**Work to be completed:** Collect every line in the records below that contains the word "rounded".

[Circuit design text data]

= = =

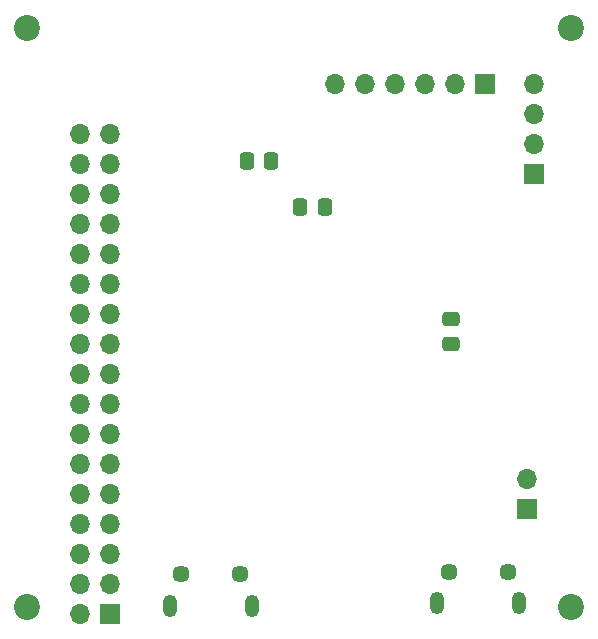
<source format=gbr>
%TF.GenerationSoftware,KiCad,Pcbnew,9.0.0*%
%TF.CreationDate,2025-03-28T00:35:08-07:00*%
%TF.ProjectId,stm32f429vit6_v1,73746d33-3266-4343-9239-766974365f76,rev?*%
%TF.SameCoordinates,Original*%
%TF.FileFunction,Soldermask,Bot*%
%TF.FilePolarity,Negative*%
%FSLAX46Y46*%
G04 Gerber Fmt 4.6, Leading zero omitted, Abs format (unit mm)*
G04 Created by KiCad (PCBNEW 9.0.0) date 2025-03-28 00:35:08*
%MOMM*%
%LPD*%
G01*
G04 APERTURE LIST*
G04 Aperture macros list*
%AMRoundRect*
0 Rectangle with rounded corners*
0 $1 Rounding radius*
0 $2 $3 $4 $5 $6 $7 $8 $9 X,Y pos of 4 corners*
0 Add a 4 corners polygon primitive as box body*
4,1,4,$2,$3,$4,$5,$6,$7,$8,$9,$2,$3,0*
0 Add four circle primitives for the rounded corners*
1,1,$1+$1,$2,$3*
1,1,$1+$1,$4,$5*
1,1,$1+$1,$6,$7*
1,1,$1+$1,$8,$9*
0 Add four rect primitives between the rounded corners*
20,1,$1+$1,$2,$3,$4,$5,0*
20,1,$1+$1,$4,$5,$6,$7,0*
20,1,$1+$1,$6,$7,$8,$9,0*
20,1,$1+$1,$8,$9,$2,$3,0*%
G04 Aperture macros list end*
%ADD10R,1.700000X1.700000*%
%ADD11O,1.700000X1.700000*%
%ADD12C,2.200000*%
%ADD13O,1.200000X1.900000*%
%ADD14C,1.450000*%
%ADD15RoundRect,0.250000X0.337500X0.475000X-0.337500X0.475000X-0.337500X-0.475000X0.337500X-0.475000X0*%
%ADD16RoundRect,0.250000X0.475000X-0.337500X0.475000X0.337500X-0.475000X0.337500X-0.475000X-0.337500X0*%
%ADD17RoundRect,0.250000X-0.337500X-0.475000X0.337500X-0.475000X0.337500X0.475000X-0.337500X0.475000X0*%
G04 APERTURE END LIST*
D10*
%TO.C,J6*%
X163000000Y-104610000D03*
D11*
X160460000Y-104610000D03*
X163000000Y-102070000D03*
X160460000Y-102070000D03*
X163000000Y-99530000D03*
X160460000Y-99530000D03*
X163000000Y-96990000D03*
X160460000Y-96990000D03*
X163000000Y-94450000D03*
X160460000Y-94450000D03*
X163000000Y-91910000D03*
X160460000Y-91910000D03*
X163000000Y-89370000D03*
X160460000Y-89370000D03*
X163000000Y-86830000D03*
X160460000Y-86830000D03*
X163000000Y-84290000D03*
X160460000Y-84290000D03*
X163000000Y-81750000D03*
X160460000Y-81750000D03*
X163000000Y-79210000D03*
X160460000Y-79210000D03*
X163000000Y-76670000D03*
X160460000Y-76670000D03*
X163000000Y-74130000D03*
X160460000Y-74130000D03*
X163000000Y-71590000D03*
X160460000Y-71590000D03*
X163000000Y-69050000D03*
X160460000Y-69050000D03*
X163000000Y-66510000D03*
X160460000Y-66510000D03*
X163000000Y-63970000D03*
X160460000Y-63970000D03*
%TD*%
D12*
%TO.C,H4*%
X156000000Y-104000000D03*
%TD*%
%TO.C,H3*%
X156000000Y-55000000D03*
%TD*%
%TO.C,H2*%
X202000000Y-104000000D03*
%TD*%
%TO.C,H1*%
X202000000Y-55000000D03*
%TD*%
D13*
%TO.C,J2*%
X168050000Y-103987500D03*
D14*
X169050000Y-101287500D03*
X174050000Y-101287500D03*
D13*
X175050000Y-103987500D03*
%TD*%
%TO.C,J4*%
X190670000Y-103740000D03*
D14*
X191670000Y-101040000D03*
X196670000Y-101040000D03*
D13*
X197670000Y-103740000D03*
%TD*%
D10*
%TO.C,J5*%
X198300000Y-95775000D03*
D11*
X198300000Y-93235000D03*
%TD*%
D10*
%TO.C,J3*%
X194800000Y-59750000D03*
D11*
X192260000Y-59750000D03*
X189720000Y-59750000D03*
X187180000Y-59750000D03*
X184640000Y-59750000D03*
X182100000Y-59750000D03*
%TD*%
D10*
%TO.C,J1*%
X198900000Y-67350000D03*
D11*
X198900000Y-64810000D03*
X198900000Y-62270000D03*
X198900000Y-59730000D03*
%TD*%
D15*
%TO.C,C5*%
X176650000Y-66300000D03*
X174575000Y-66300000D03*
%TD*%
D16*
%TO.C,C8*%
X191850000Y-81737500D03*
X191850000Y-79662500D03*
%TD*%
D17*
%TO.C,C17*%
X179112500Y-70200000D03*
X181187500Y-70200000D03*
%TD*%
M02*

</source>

= = =

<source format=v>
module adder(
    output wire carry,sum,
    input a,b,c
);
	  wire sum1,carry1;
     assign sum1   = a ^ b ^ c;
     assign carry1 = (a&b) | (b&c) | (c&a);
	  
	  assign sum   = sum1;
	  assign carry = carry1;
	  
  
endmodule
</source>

= = =

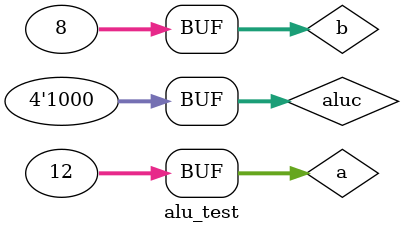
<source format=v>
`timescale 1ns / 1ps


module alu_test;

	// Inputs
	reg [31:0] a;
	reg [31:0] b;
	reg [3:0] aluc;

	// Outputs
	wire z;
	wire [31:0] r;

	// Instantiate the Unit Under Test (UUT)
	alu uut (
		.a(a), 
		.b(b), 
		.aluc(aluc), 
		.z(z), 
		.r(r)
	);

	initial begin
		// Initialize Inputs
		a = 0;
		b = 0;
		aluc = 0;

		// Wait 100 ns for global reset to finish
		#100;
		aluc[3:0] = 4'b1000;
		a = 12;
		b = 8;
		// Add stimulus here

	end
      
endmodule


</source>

= = =

**Worked solution:**
0 Rectangle with rounded corners*
0 Add four circle primitives for the rounded corners*
0 Add four rect primitives between the rounded corners*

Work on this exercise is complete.